__Work required__
Reproduce the rows word for word, from the beginning of the rows through the line containing "title 3. Enrich", including both ends. Leave the pictures out of your answer.

▬▬▬▬▬▬▬▬▬▬

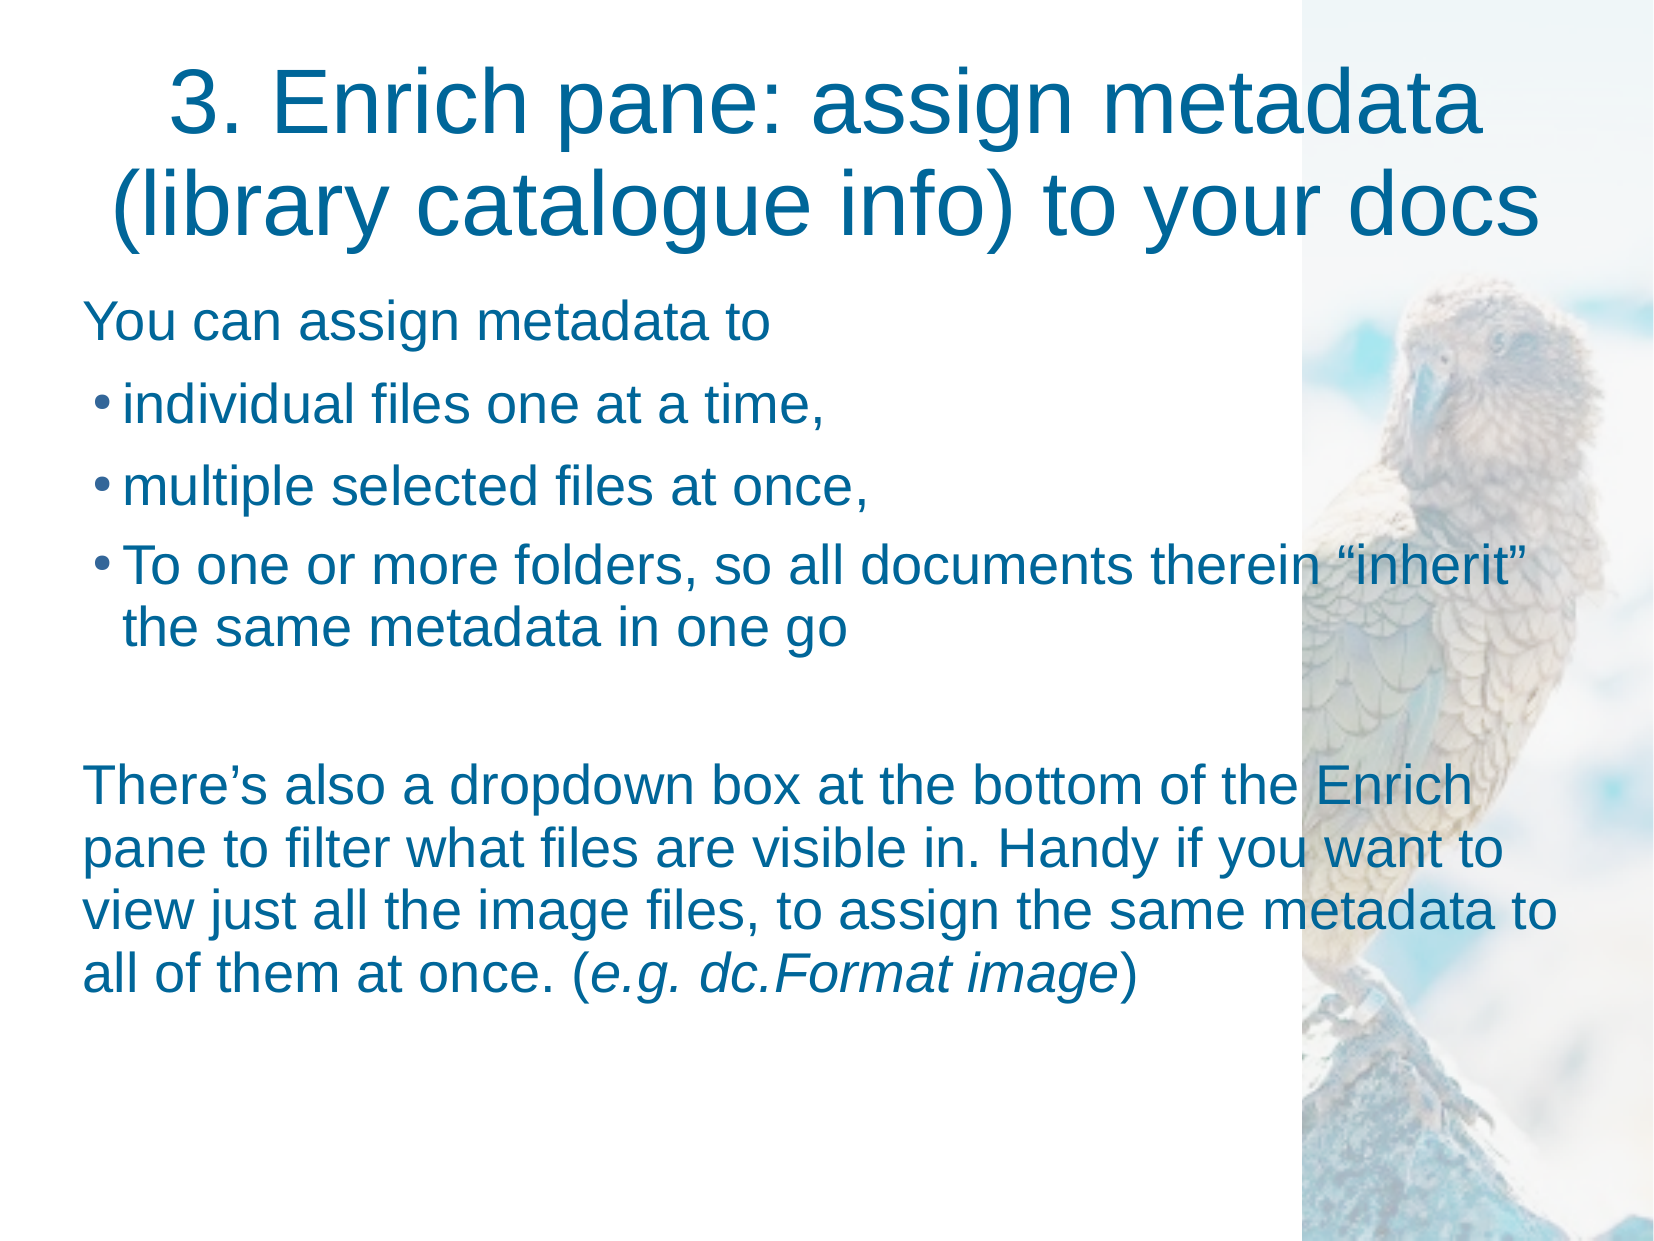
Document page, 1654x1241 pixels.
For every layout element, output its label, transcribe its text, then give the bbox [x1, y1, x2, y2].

title 3. Enrich pane: assign metadata (library catalogue info) to your docs [82, 49, 1571, 257]
list You can assign metadata to individual files one at a time, multiple selected files at once, To one or more folders, so all documents therein “inherit” the same metadata in one go There’s also a dropdown box at the bottom of the Enrich pane to filter what files are visible in. Handy if you want to view just all the image files, to assign the same metadata to all of them at once. (e.g. dc.Format image) [82, 290, 1571, 1010]
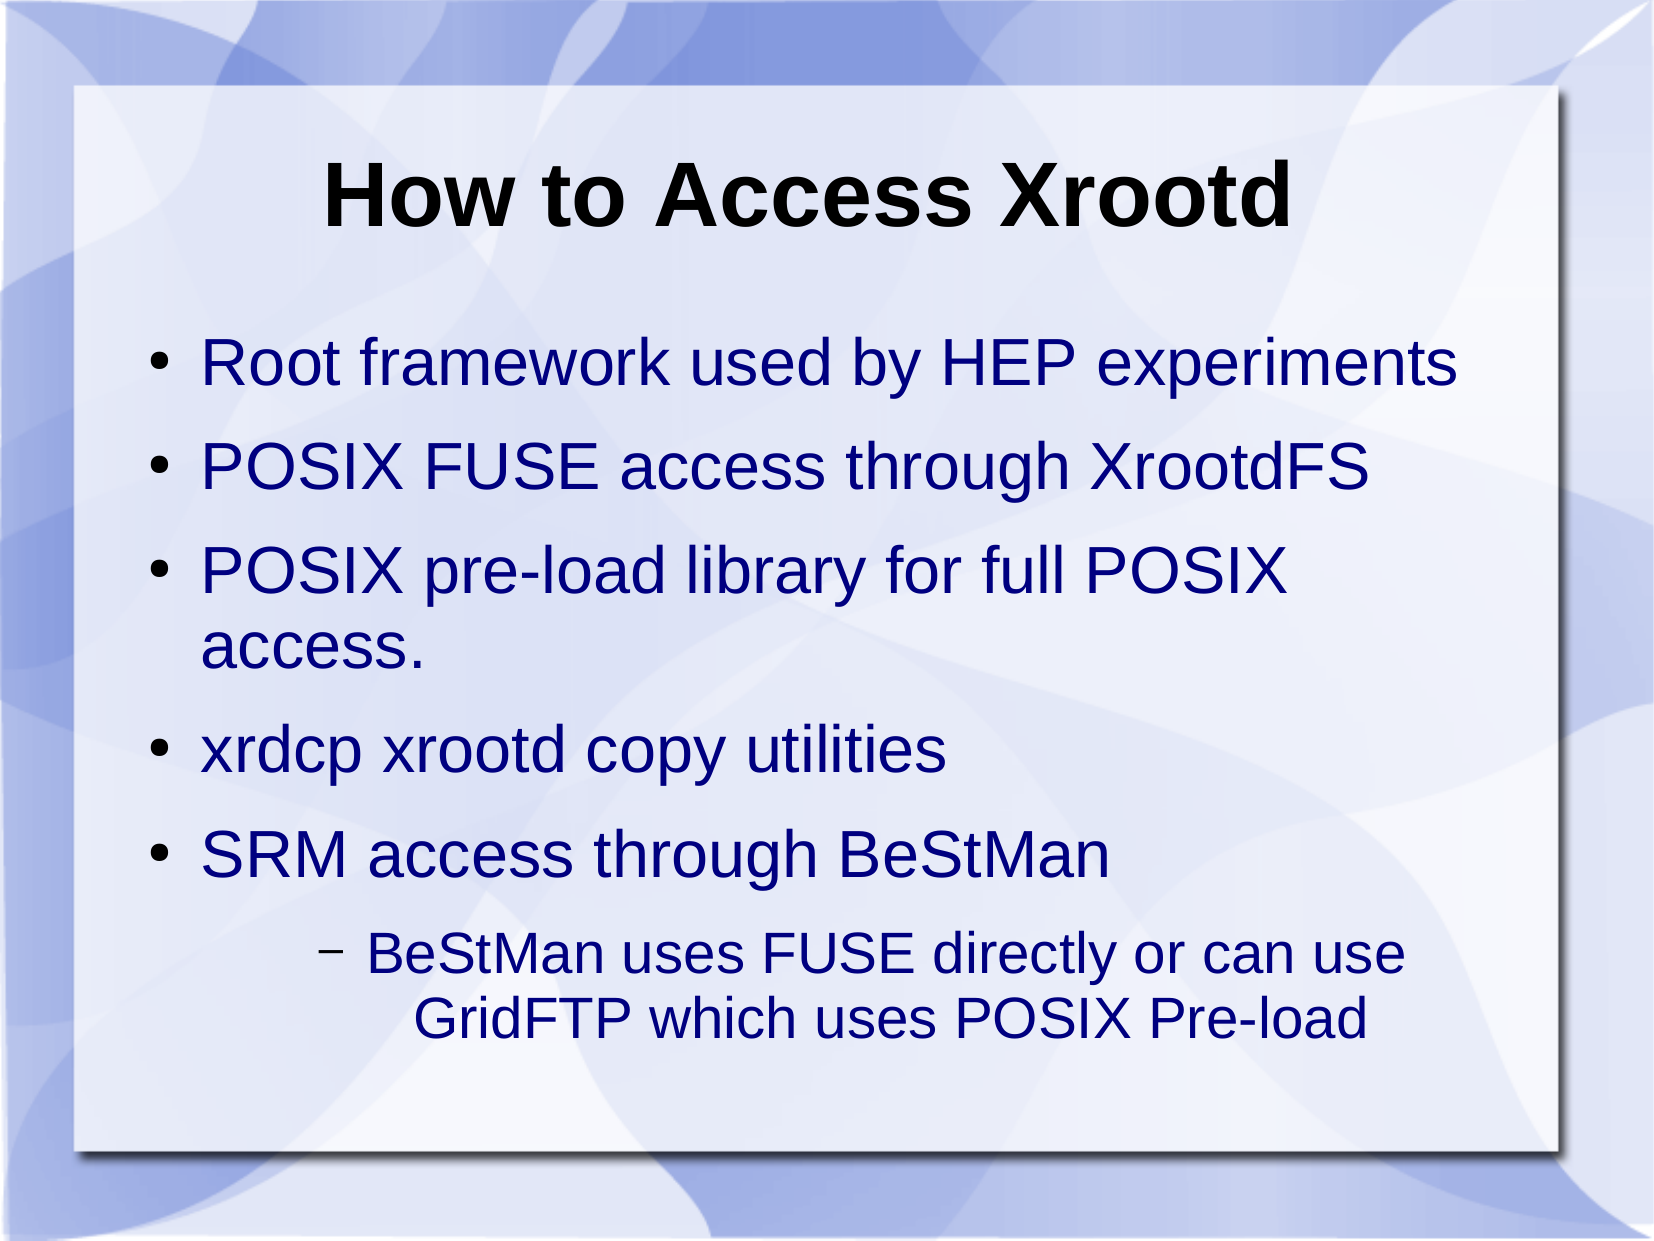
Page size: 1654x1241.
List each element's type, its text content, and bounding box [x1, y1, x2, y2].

list Root framework used by HEP experiments POSIX FUSE access through XrootdFS POSIX pre-load library for full POSIX access. xrdcp xrootd copy utilities SRM access through BeStMan BeStMan uses FUSE directly or can use GridFTP which uses POSIX Pre-load [129, 324, 1489, 1217]
title How to Access Xrootd [82, 98, 1536, 291]
picture [0, 0, 1654, 1241]
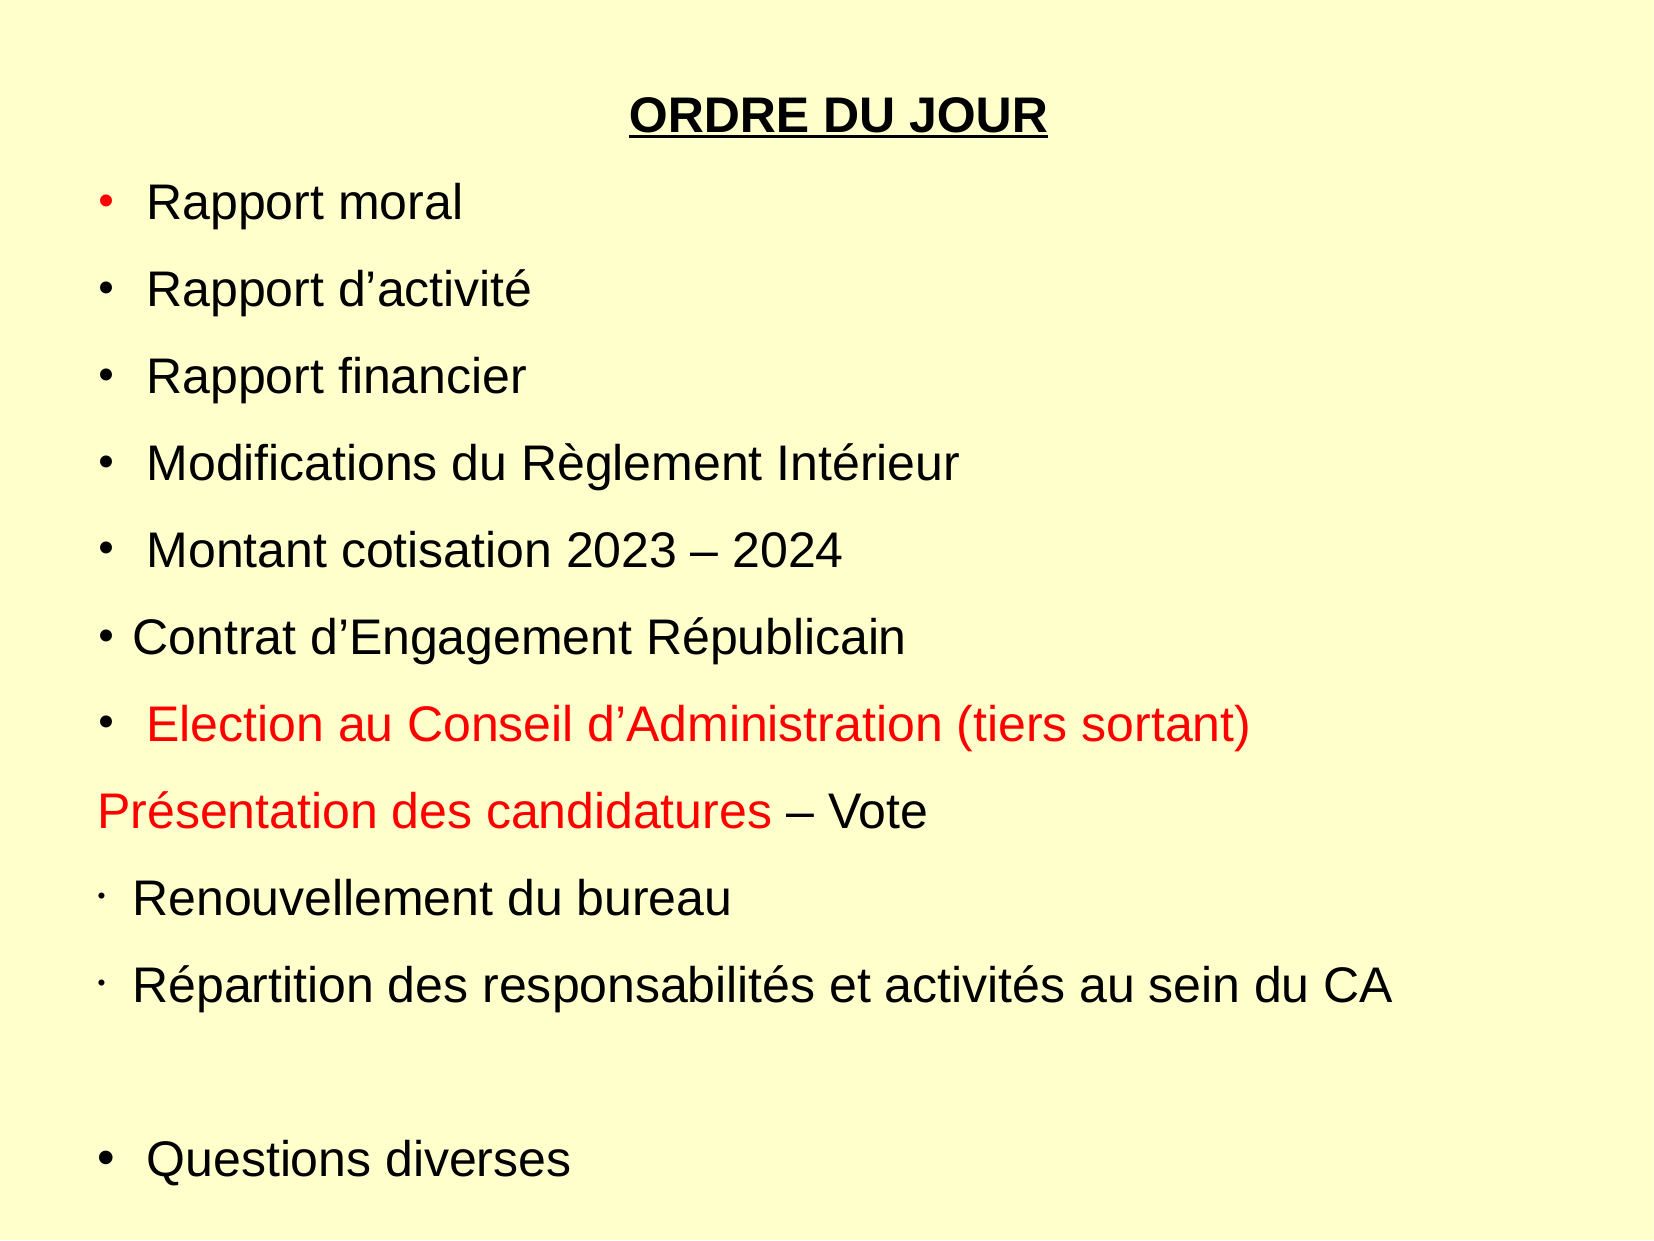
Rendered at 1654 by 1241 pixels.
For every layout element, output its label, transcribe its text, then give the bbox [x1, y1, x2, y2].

text_box ORDRE DU JOUR Rapport moral Rapport d’activité Rapport financier Modifications du Règlement Intérieur Montant cotisation 2023 – 2024 Contrat d’Engagement Républicain Election au Conseil d’Administration (tiers sortant) Présentation des candidatures – Vote Renouvellement du bureau Répartition des responsabilités et activités au sein du CA Questions diverses [82, 76, 1595, 1152]
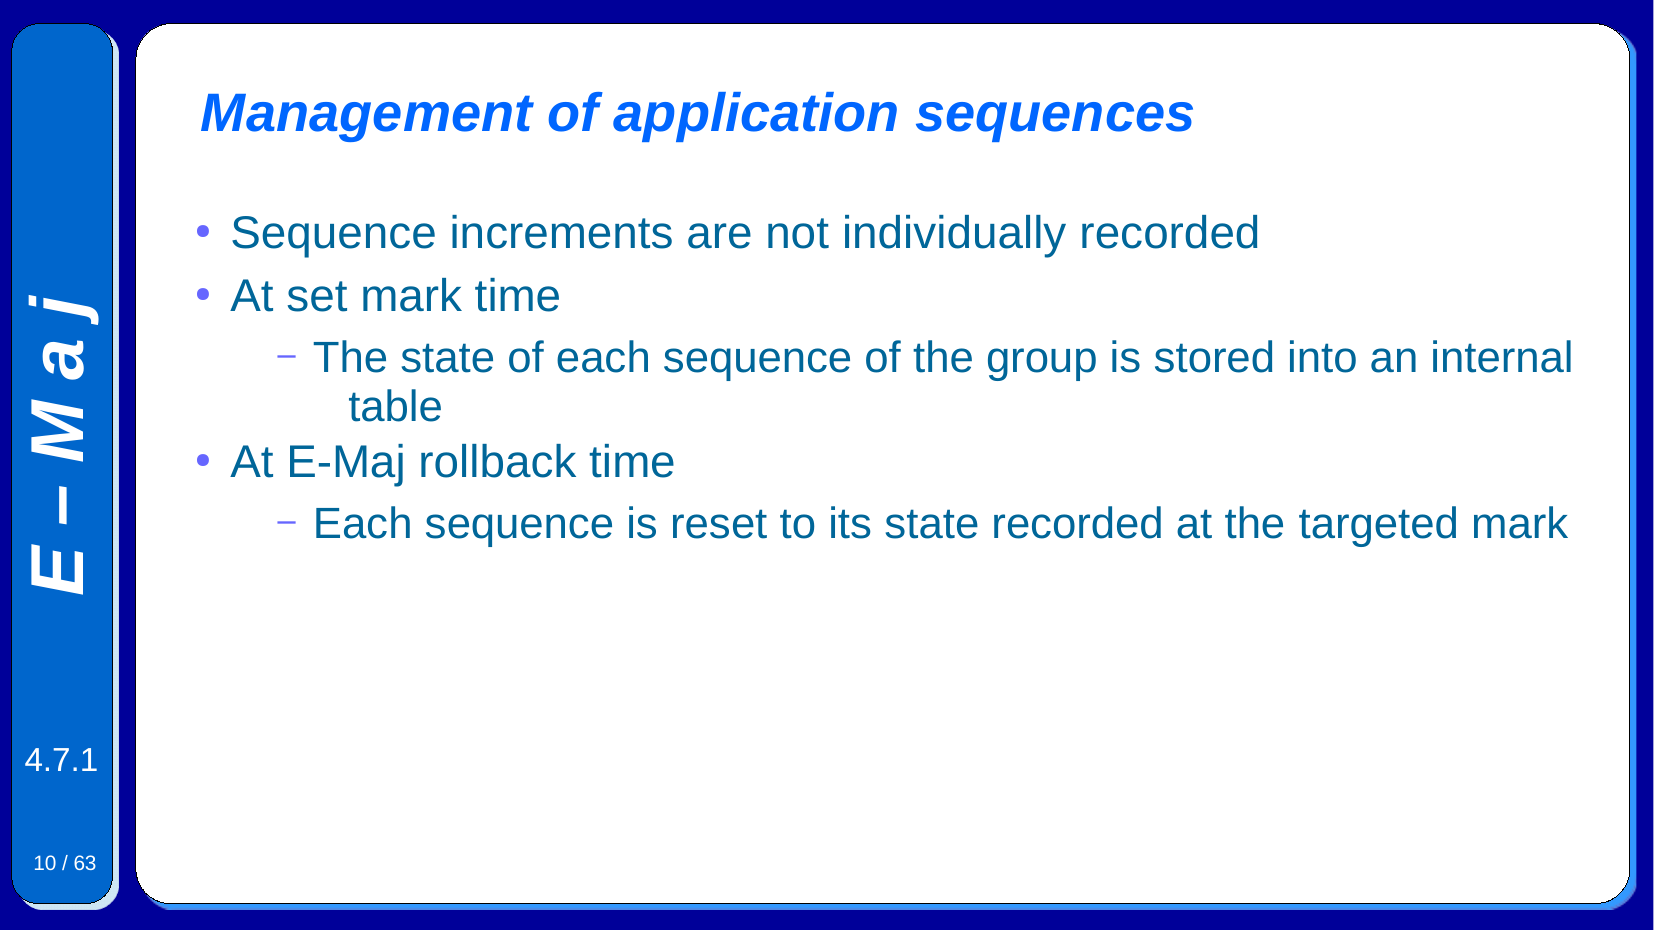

▬▬▬▬▬▬▬▬▬▬

__Solution for this problem__
Document page, 1654x1241 pixels.
For every layout element, output its label, transcribe its text, then give the bbox [x1, y1, x2, y2].

title 3. Enrich pane: assign metadata (library catalogue info) to your docs [82, 49, 1571, 257]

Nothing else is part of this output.